Existe uma coisa bastante interessante nas relações humanas, em nossas relações uns com os outros. Me parece que uma das coisas mais difíceis dentro destas relações consiste na comunhão. Comunhão requer a presença de uma comunicação livre; nós não temos essa liberdade para a comunicação. Parece que nós não nos alcançamos quando falamos, quando dialogamos, quando nos aproximamos uns dos outros. Por que isso ocorre? Por que é que isso acontece?
Parece que compreendemos, sim, o significado verbal da palavra, mas nós escutamos através de uma ideia, de um conjunto de crenças, de opiniões, de conclusões aquelas palavras. Assim, estamos sempre atrás dessa cortina de ideias. Quando isso ocorre – e isso frequentemente ocorre –, não há comunicação. A ausência dessa comunicação é, naturalmente, a ausência da comunhão. Então, reparem como se torna importante termos uma nova aproximação aqui também, nesses encontros.

================================

### Tarefa a cumprir
Reescreva do texto sobre comunicação e comunhão tudo o que vai de "Parece que compreendemos, sim, o" até "também, nesses encontros.", trocando "cortina" por "muralha".

================================

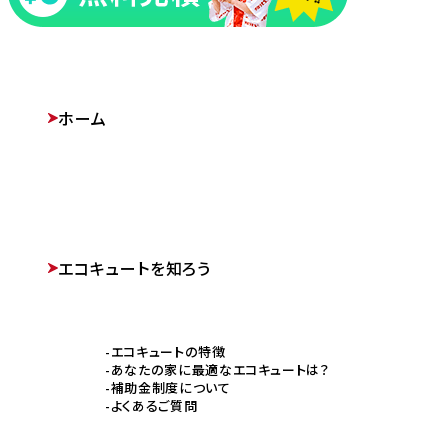
ホーム
エコキュートを知ろう
エコキュートの特徴
あなたの家に最適なエコキュートは？
補助金制度について
よくあるご質問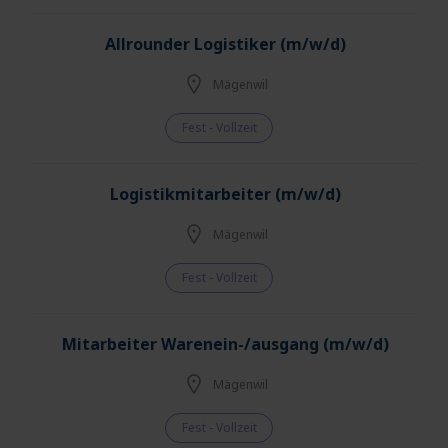
Allrounder Logistiker (m/w/d)
Mägenwil
Fest - Vollzeit
Logistikmitarbeiter (m/w/d)
Mägenwil
Fest - Vollzeit
Mitarbeiter Warenein-/ausgang (m/w/d)
Mägenwil
Fest - Vollzeit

================================

### Resultado do exercício
Parece que compreendemos, sim, o significado verbal da palavra, mas nós escutamos através de uma ideia, de um conjunto de crenças, de opiniões, de conclusões aquelas palavras. Assim, estamos sempre atrás dessa muralha de ideias. Quando isso ocorre – e isso frequentemente ocorre –, não há comunicação. A ausência dessa comunicação é, naturalmente, a ausência da comunhão. Então, reparem como se torna importante termos uma nova aproximação aqui também, nesses encontros.